Tetapi, virusnya justru menjadi pertanyaan. Pasalnya, jika memang virus ini bisa dilakukan pendekatan dengan intervensi vaksin, kenapa SARS dan MERS tidak bisa. Padahal memiliki kedekatan.
"Ayo kita perjelas virusnya. Kemudian dalam analisis kami di PNF menemukan suatu motif yang ada di dalam virus COVID ini. Terutama kami betul-betul meneliti virus yang ada di Indonesia, yaitu yang disebut motif ADE (Antibody Dependent Enhancement) di mana itu adalah suatu alat yang dimiliki oleh virus yang digunakan untuk berkelip dari antibodi. Sementara tujuan dari vaksinasi ini menghasilkan antibodi," jelasnya.
Nidom menjelaskan ADE merupakan fenomena virus berikatan dengan antibodi untuk menginfeksi sel inang. Potensi terjadinya fenomena ADE terlihat dari pola tertentu melalui susunan DNA/RNA virus. Sebelumnya, virus Corona menginfeksi sel lewat reseptor ACE2 yang ada di paru-paru.
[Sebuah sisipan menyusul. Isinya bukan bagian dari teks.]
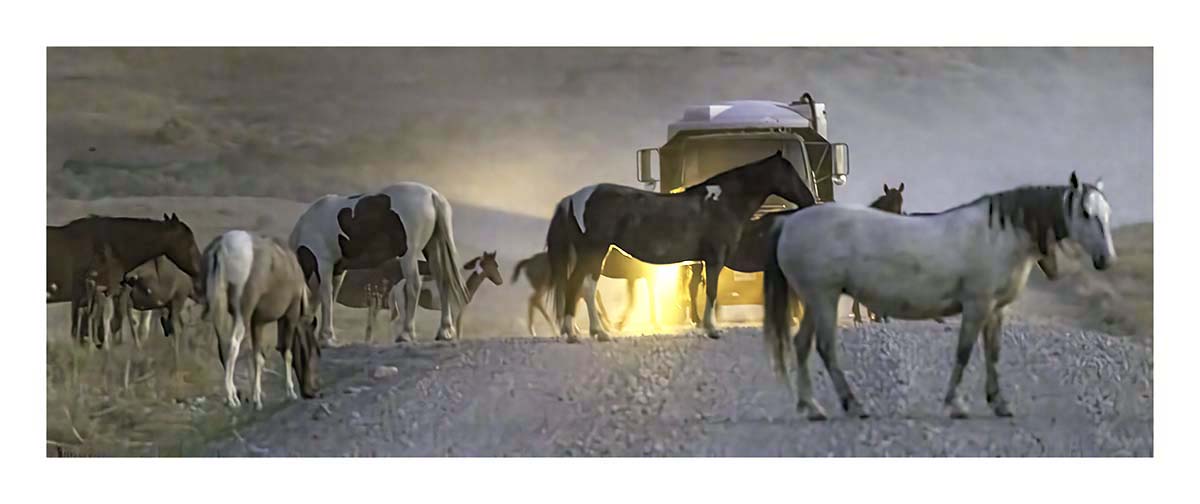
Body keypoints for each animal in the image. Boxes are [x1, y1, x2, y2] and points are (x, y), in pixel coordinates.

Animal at [201, 230, 320, 409]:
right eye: (315, 351)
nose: (313, 392)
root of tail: (221, 247)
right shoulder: (291, 315)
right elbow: (287, 353)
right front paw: (290, 393)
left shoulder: (257, 323)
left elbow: (258, 357)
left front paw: (257, 399)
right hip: (242, 314)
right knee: (233, 344)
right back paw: (232, 399)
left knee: (224, 346)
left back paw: (234, 396)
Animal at [290, 183, 470, 344]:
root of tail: (432, 195)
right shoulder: (338, 269)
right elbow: (330, 298)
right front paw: (325, 335)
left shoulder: (324, 263)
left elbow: (326, 297)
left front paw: (326, 337)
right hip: (433, 248)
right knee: (443, 282)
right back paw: (444, 332)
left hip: (409, 254)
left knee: (414, 286)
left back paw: (406, 334)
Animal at [546, 150, 815, 342]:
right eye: (790, 172)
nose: (809, 199)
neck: (724, 202)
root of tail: (575, 197)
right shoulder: (715, 259)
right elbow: (711, 292)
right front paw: (712, 330)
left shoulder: (704, 261)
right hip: (594, 251)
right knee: (584, 286)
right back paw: (594, 332)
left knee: (577, 286)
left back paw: (578, 331)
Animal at [762, 173, 1116, 420]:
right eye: (1085, 213)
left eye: (1107, 212)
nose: (1106, 260)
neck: (999, 235)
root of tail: (790, 222)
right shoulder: (976, 306)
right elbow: (964, 352)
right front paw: (955, 404)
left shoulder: (995, 310)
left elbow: (993, 354)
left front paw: (999, 403)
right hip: (824, 299)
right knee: (825, 348)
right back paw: (852, 404)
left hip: (814, 300)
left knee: (802, 345)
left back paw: (811, 407)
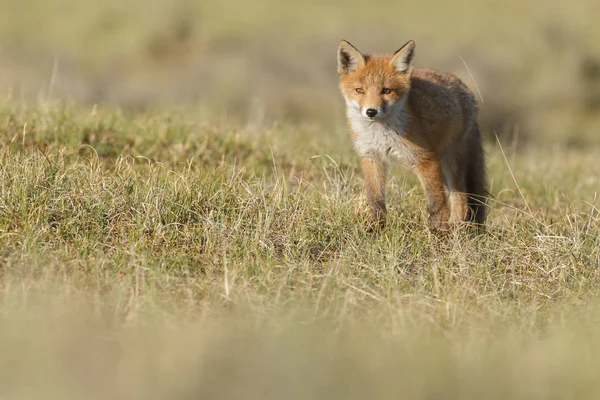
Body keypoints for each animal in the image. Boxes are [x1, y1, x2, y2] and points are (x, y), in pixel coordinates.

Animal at [338, 40, 488, 231]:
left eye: (386, 91)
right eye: (359, 90)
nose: (371, 111)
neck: (381, 133)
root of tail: (463, 86)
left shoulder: (426, 159)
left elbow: (436, 203)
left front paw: (439, 232)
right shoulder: (371, 157)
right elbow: (375, 200)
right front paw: (376, 228)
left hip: (450, 161)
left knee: (461, 197)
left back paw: (456, 228)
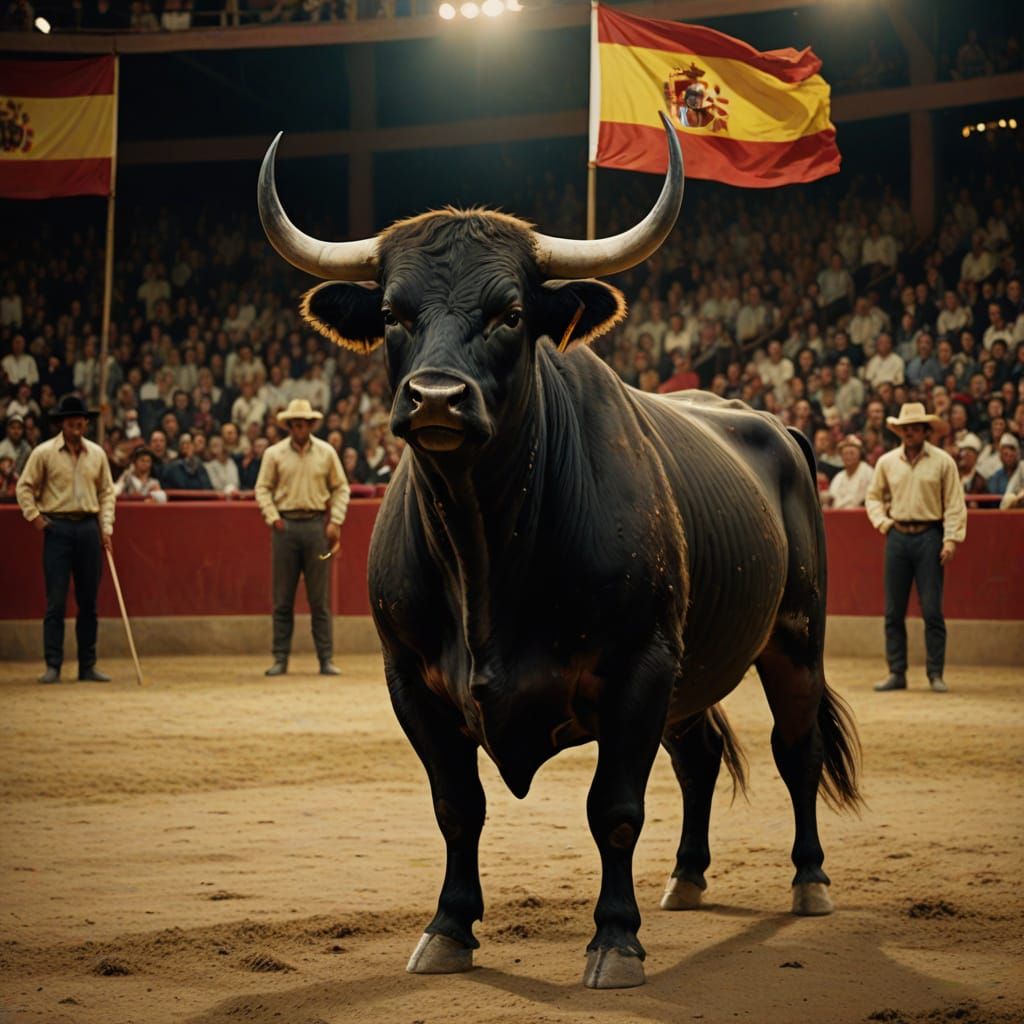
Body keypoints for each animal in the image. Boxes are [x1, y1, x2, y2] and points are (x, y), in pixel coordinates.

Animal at [258, 114, 861, 989]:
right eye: (395, 313)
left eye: (510, 312)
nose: (435, 398)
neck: (485, 554)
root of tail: (774, 426)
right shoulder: (413, 682)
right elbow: (457, 807)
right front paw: (449, 927)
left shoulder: (639, 666)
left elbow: (613, 809)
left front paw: (615, 939)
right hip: (695, 668)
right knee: (701, 756)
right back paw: (687, 876)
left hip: (793, 639)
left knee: (797, 749)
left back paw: (809, 880)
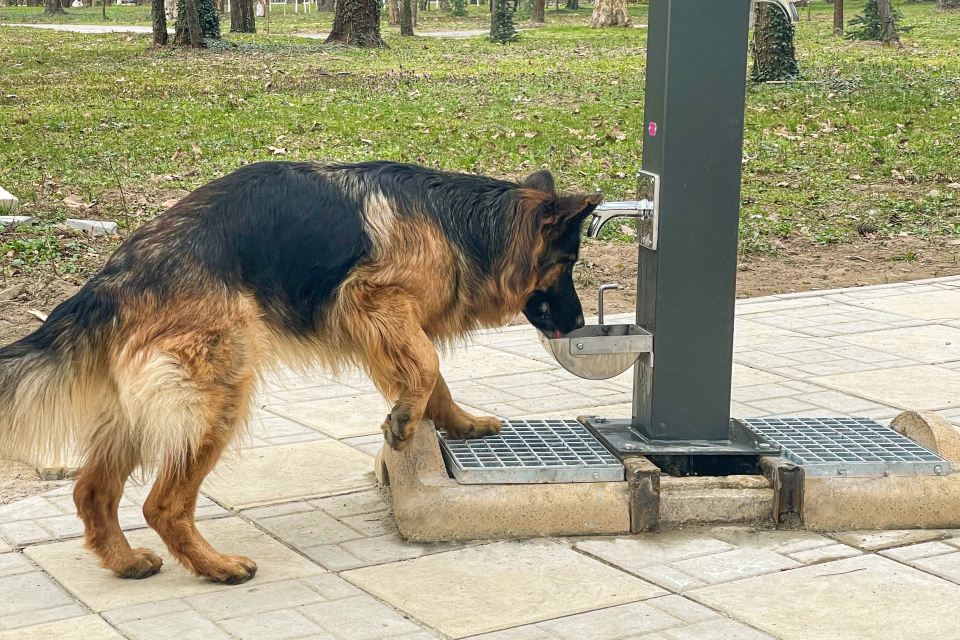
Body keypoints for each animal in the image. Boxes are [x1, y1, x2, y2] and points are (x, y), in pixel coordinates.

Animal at [0, 161, 600, 584]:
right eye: (568, 264)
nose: (578, 323)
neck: (464, 224)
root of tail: (115, 277)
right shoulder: (373, 299)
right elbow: (428, 364)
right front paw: (405, 420)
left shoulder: (387, 326)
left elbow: (434, 376)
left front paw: (458, 422)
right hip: (219, 397)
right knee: (161, 504)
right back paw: (215, 567)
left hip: (142, 413)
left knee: (92, 491)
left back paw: (124, 562)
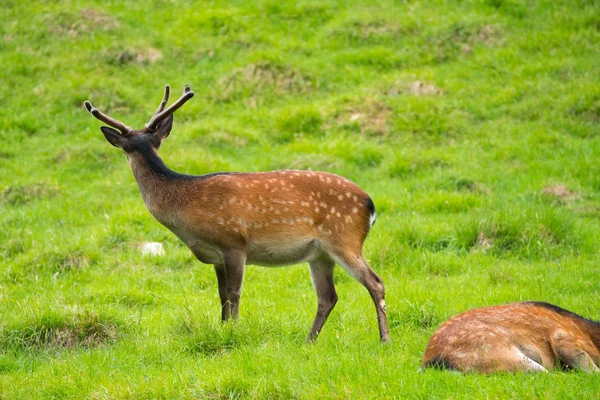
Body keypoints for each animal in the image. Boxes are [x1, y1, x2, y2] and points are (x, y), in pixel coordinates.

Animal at [84, 83, 392, 340]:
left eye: (126, 150)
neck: (186, 207)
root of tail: (369, 204)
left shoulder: (233, 242)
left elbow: (234, 293)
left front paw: (234, 330)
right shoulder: (215, 255)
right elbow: (221, 295)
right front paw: (222, 328)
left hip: (344, 238)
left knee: (375, 282)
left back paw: (384, 339)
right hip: (319, 254)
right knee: (328, 297)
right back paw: (308, 341)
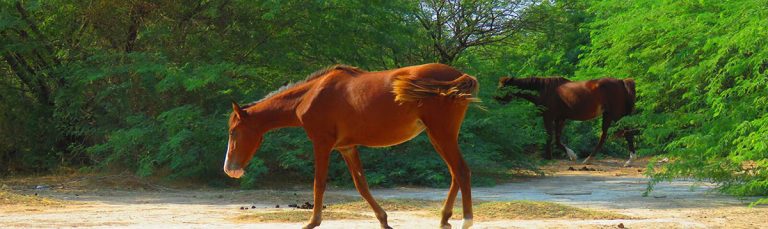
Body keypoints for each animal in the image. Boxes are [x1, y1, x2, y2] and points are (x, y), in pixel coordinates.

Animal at [224, 63, 480, 229]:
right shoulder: (346, 148)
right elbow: (362, 186)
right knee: (455, 174)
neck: (311, 95)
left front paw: (312, 222)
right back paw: (444, 219)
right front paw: (384, 220)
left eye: (233, 131)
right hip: (438, 137)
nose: (229, 169)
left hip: (442, 135)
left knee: (462, 171)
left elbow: (319, 184)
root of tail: (459, 75)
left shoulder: (322, 144)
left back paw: (466, 220)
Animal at [496, 77, 640, 166]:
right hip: (608, 115)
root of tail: (621, 82)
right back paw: (589, 159)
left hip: (616, 116)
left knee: (627, 133)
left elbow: (550, 137)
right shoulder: (560, 118)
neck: (544, 90)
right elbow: (557, 139)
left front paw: (549, 157)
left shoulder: (548, 117)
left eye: (503, 87)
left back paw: (630, 160)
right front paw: (571, 155)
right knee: (604, 136)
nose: (496, 98)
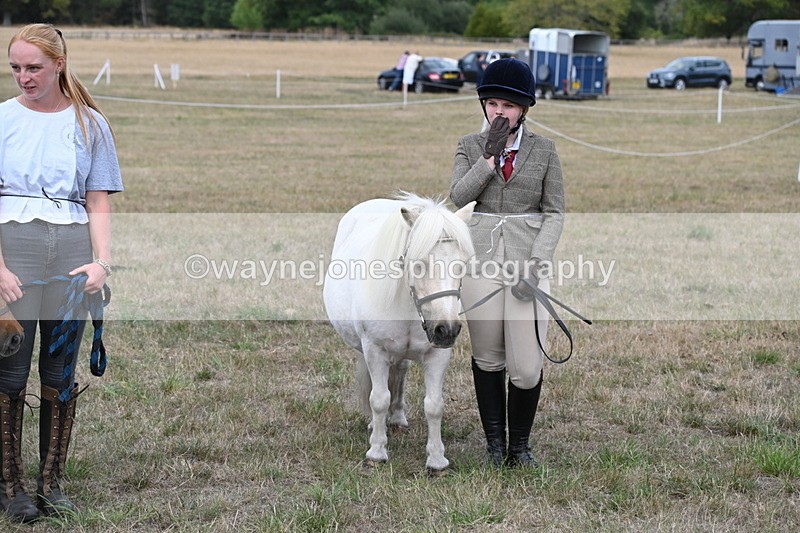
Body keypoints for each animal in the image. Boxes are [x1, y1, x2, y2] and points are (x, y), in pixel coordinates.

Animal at [323, 193, 475, 473]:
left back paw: (397, 417)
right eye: (418, 263)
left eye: (463, 265)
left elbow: (434, 405)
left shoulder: (438, 355)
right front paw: (376, 451)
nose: (446, 329)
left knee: (401, 372)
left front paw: (437, 459)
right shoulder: (375, 350)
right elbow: (379, 398)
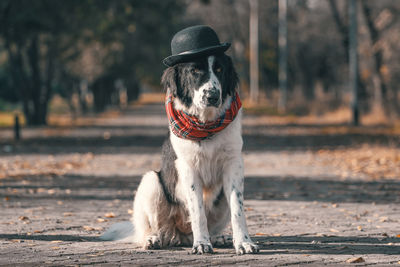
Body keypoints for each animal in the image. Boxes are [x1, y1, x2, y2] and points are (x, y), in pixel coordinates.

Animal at [98, 25, 258, 258]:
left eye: (220, 69)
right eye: (195, 71)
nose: (212, 96)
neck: (205, 125)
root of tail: (180, 236)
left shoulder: (234, 164)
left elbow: (238, 208)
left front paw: (244, 243)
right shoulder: (188, 168)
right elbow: (198, 211)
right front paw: (202, 244)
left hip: (220, 200)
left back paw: (219, 238)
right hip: (151, 181)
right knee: (151, 229)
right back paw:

Namun, dengan fenomena ADE, maka sel akan masuk ke sel lewat makrofag.
Sehingga virus berkembang di sel mikrofag (sel darah putih) bukan di sel saluran pernafasan lagi. Akibatnya, infeksi virus COVID-19 bisa terjadi tanpa menunjukkan gejala klinis (OTG), infeksi virus Corona jadi berlangsung kronis dan lama serta melemahkan sistem imun.
"Vaksinasi ini bertujuan menghasilkan antibodi. Sementara virus yang ada COVID ini mempunyai strukur yang bisa berkelip dari antibodi. Bahkan kalau dia bisa berkelip, mengikuti pola DBD, maka virus yang berkelip dengan ADE bisa lebih ganas," katanya.
Baca juga: BPOM Ungkap Hasil Uji Vaksin Corona, Aman? |
Pertanyaannya sebagai sebagai peneliti, yaitu bagaimana jika hal tersebut terjadi pada COVID-19. Oleh karena itu harus diperjelas sebelum dilakukan vaksinasi massal kepada masyarakat.
Jika nantinya sampai ADE memang terjadi dan terjadi kefatalan di masyarakat, lalu siapa yang bertanggung jawab.
"Pertanyaan ini pertanyaan-pertanyaan yang kebetulan Saya seorang peneliti dan pengamat dari aspek virologi. Harus diperjelas informasi ini harus jelas harus diberikan betul, jangan hanya sekedar ndak ada," ujar Nidom.
"Terus ada riset, sampai sekarang tidak ada riset Sinovac ini untuk mengatakan bahwa tidak ada aspek ADE tadi. Saya sebagai peneliti hanya mengkhawatirkan kalau ADE ini betul-betul tidak timbul dan terjadi setelah vaksinasi, apa yang terjadi di masyarakat. Saya bukan anti vaksin, virus ini mempunyai sesuatu yang unik. Jadi perlu saya sampaikan," pungkas Nidom.